Beginning on July 1, 2017, any public records (including bankruptcies and judgments) that were to be included on credit reports were required to have the individual's name, address, and Social Security number, along with the option of including their date of birth; additionally, this information is required to be updated by the data furnisher at the courthouse once every 90 days. By April 2018, nearly 80% of tax liens had been removed from credit reports.
In the past, paid liens would remain on your credit reports for up to 7 years while unpaid liens would remain on your credit reports for up to 10 years. This change means that noncomplying tax liens can no longer negatively impact your credit score -- which is good news for the 5.5 million people who have them on their credit reports from the three major bureaus (Experian, Equifax, and TransUnion).
The Bottom Line
Tax liens that are missing complying information are now being removed from the three-bureau credit reports. This change can result in an increase in your credit score (even if the lien still exists), but you should still aim to pay your taxes on time and in full.
We recommend signing up for a credit monitoring service to see any changes in your credit:
And if you are still in need of improving your credit further, you can turn to a reputable credit repair company.
How does tax lien removal impact my credit?
A tax lien is considered a severe derogatory mark (similar to bankruptcies, collections, charge-offs, judgments, and repossessions), but they affect consumers in different ways. The lien may not affect you as seriously if you already had strong credit, but if you were already struggling with a low credit score, then the negative impact could drastically damage your score even more.
Now that tax liens are being removed, individuals may see a modest increase -- up to 30 points -- in their score. However, even the smallest improvement to your credit score can mean the difference in receiving approval for a loan or credit card, or receiving a lower interest rate on a loan.
Even though tax liens are being taken off your credit reports, the lien itself will not go away. Lenders are looking for reliable borrowers with positive credit history, but they will still consider tax liens -- even if does not impact your credit score.
Lenders -- mortgage lenders in particular -- may look for this information on their own in order to make an informed decision on whether or not they want to lend to you.

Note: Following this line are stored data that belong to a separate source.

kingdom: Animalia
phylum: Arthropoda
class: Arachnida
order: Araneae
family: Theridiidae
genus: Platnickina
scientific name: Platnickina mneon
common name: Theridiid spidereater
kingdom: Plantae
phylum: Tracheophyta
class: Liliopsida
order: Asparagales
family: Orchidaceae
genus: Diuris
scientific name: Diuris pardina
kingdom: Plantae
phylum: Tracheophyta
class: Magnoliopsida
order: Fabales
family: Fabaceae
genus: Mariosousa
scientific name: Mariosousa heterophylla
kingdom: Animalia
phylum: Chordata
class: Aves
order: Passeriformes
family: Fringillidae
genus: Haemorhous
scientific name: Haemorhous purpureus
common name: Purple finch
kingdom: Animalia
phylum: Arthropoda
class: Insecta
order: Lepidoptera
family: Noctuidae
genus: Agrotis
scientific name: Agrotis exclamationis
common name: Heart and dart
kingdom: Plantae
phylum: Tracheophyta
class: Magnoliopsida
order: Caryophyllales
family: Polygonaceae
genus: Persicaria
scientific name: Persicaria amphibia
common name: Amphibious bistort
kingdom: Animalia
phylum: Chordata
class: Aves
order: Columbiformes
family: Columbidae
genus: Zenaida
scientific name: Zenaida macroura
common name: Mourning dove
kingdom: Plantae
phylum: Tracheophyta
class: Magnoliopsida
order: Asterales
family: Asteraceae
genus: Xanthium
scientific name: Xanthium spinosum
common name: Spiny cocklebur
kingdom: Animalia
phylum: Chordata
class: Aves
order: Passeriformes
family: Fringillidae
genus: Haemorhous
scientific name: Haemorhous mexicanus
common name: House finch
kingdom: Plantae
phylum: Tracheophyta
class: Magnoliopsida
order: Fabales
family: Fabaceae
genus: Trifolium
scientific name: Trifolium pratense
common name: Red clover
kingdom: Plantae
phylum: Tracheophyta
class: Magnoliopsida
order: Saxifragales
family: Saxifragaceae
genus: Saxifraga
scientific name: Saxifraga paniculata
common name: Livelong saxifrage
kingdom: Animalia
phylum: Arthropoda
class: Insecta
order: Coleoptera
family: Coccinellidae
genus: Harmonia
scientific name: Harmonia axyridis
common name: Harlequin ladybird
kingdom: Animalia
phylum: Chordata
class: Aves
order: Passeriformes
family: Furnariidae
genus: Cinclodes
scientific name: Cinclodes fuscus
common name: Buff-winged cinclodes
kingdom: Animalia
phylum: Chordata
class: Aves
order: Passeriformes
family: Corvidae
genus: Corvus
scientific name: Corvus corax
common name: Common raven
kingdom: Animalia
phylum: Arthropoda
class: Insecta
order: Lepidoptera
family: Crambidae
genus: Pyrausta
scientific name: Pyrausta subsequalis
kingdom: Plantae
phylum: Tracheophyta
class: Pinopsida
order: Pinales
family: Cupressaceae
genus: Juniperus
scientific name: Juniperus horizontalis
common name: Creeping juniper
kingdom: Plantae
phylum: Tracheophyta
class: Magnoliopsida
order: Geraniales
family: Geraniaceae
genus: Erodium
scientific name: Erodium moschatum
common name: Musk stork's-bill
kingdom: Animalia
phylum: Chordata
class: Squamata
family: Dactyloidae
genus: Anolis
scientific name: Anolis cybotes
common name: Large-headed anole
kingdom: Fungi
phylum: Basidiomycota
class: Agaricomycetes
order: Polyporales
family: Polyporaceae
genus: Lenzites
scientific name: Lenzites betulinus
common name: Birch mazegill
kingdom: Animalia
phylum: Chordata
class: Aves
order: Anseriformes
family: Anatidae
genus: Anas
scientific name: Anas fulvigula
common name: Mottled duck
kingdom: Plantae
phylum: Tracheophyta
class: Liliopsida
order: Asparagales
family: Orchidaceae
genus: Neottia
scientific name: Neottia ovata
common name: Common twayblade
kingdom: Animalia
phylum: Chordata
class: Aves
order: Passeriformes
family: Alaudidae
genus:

How do I get rid of a lien?
Your first step should be to check your credit reports for tax liens (or any other unverifiable public records like a bankruptcy or judgment). You can acquire your three-bureau credit reports once a year for free at AnnualCreditReport.com.
Disputing and removing a tax lien will not get rid of it completely. You are still liable for any unpaid debt, so you will ideally want to pay off the lien.
If you are unable to pay your taxes on time and in full, set up a payment plan with the IRS to ensure that a tax lien will not appear on your credit report in the future.